RECORDS FOR THE EXERCISE below:

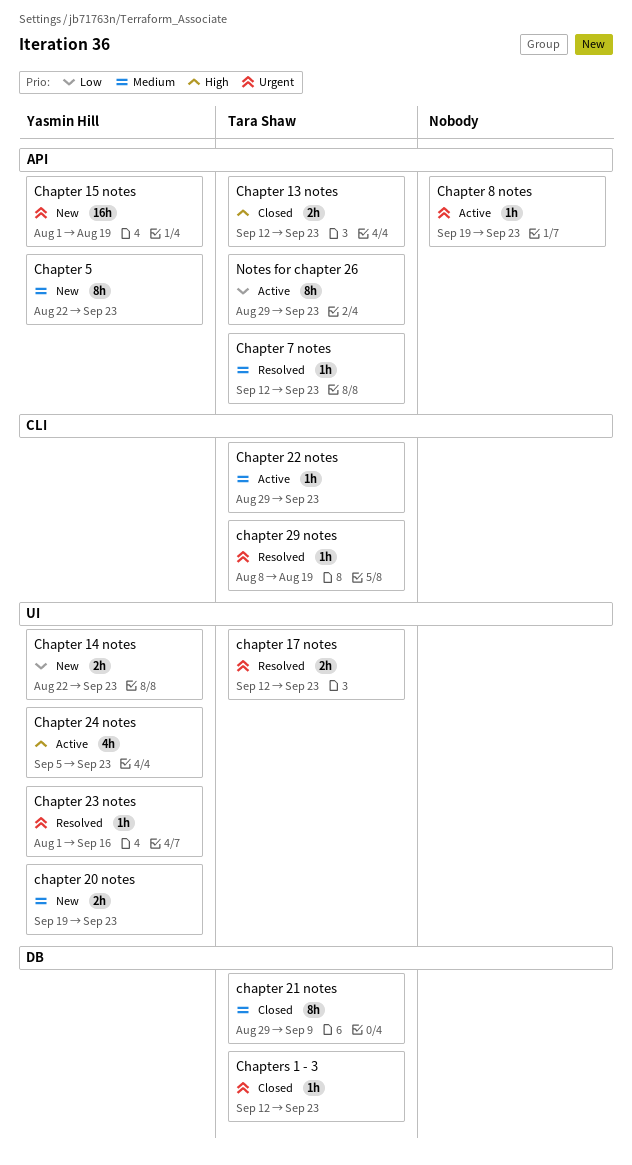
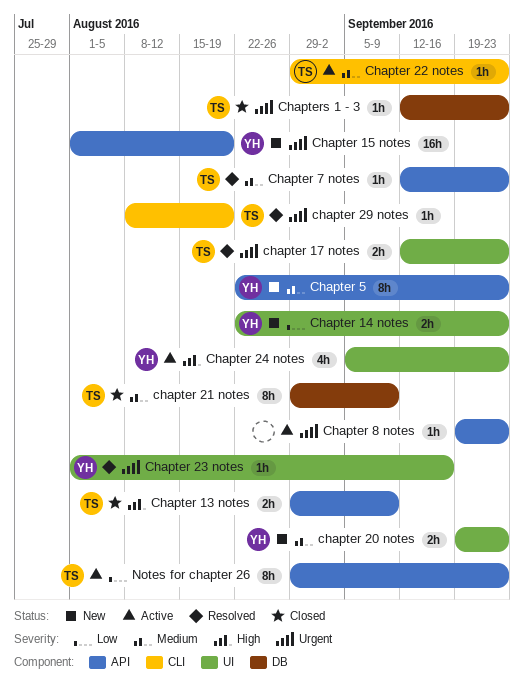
Chapter 13 notes, start: Sep 12 -> Aug 29
Chapter 13 notes, due: Sep 23 -> Sep 9

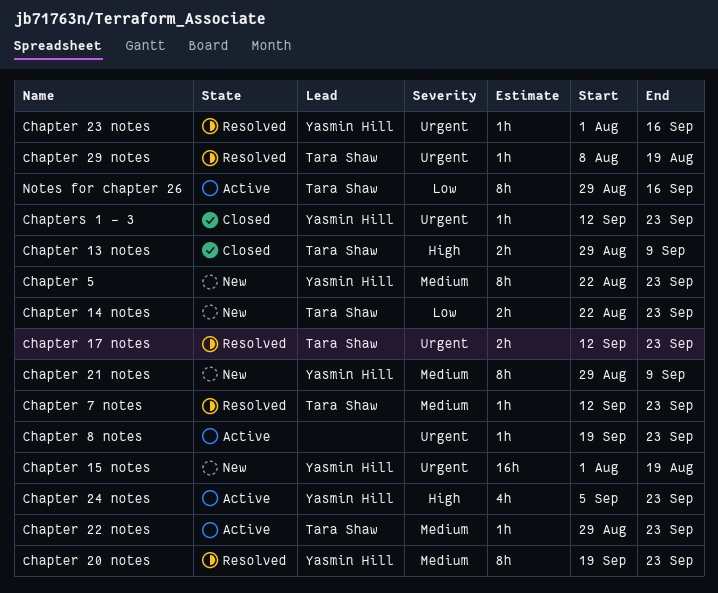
Chapter 14 notes, owner: Yasmin Hill -> Tara Shaw
chapter 20 notes, status: New -> Resolved
chapter 20 notes, estimate: 2h -> 8h
chapter 21 notes, status: Closed -> New
chapter 21 notes, owner: Tara Shaw -> Yasmin Hill
Chapters 1 - 3, owner: Tara Shaw -> Yasmin Hill
Notes for chapter 26, due: Sep 23 -> Sep 16

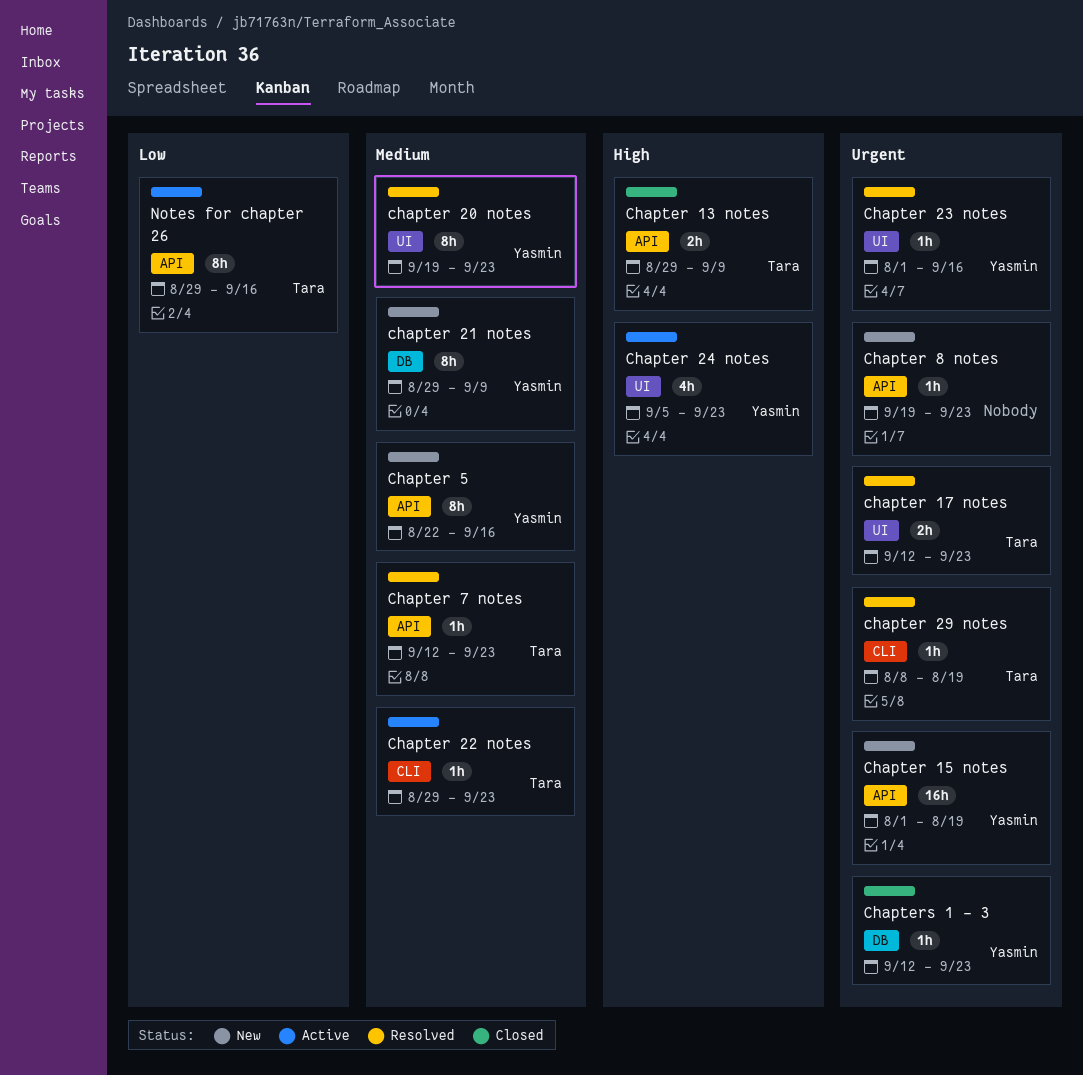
Chapter 14 notes: present -> none
Chapter 5, due: Sep 23 -> Sep 16
Chapter 8 notes, status: Active -> New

End of RECORDS FOR THE EXERCISE.

▶ **WHAT YOU SHOULD DO**: Omit the pictures, then extract verbatim only those lines that fall between the line containing "chapter 20 notes, status: New -> Resolved" and the final line of the records above, both included.

▶ **OUTPUT FOR THIS TASK**:
chapter 20 notes, status: New -> Resolved
chapter 20 notes, estimate: 2h -> 8h
chapter 21 notes, status: Closed -> New
chapter 21 notes, owner: Tara Shaw -> Yasmin Hill
Chapters 1 - 3, owner: Tara Shaw -> Yasmin Hill
Notes for chapter 26, due: Sep 23 -> Sep 16

Chapter 14 notes: present -> none
Chapter 5, due: Sep 23 -> Sep 16
Chapter 8 notes, status: Active -> New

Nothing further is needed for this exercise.